Patch: java.net.InetAddress

Jeff Sturm jsturm@one-point.com
Fri Nov 28 22:09:00 GMT 2003


On Thu, 27 Nov 2003, Michael Koch wrote:
> InetAddress.lookup() has the problem that is looks up all addresses given to
> it. Even "0.0.0.0" is looked up. DNS severs tend to just return 0.0.0.0 as
> address. GLIBC doesnt seem to do this. When you have no access to a nameserver
> the lookup method blocks until a timeout occurs (normally 5 seconds or so).
> This mainly occurs on offline systems.

Hi Michael.  I'm afraid I don't quite understand the motivation
for this patch.  Empirically, Sun's JRE always performs a lookup for e.g.

  InetAddress.getByName("0.0.0.0").getHostName();

And libgcj does the same.  (In fact the root nameservers do not return
"0.0.0.0" but NXDOMAIN, since there is no record at all for 0.in-addr.arpa.)

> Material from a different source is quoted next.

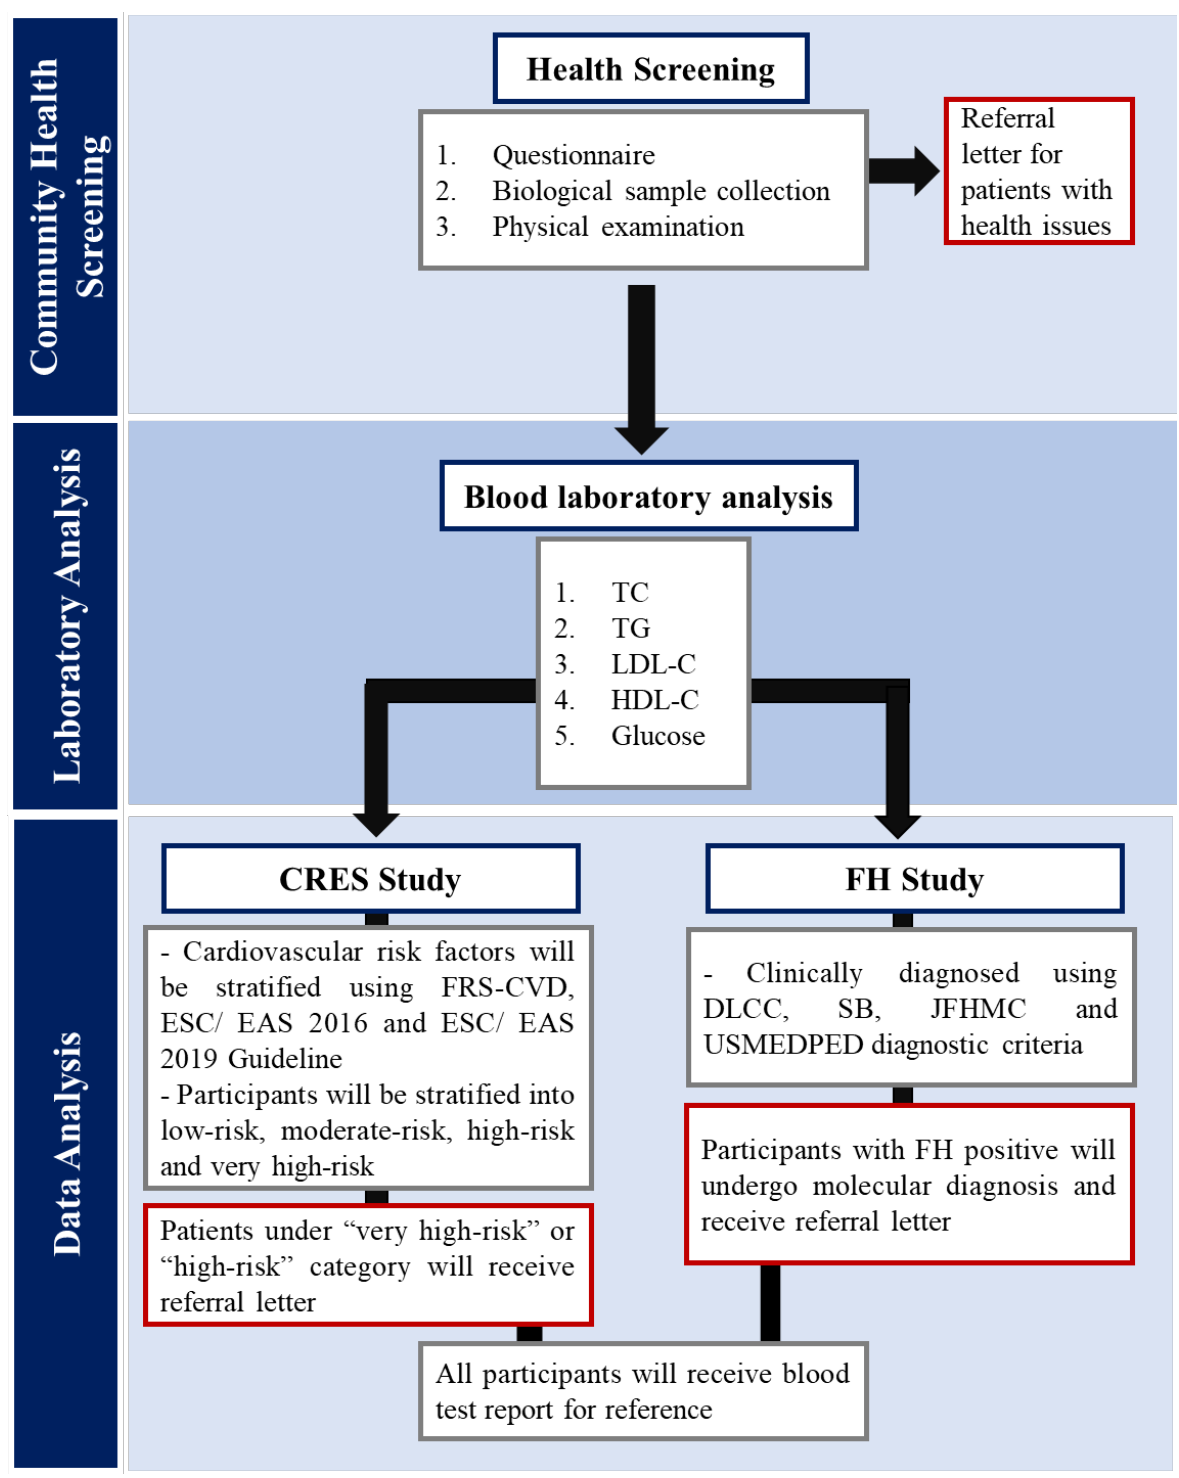
Figure 2. Overview of MyHEBAT study flow chart.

If you have no access to a nameserver, the resolver libraries (in glibc)
should return immediately, if your network is properly configured.  Or in
the case of no network except loopback, a query should immediately fail
with EHOSTUNREACH or similar.

> To circumvent this timeout I rewrite lookup() to just return when it is asked
> for "0.0.0.0".

I have no objection to this patch per se, but I'm curious if you compared
behavior to another VM, and how exactly they differ.  You didn't include a
test case so I could be looking at something altogether different.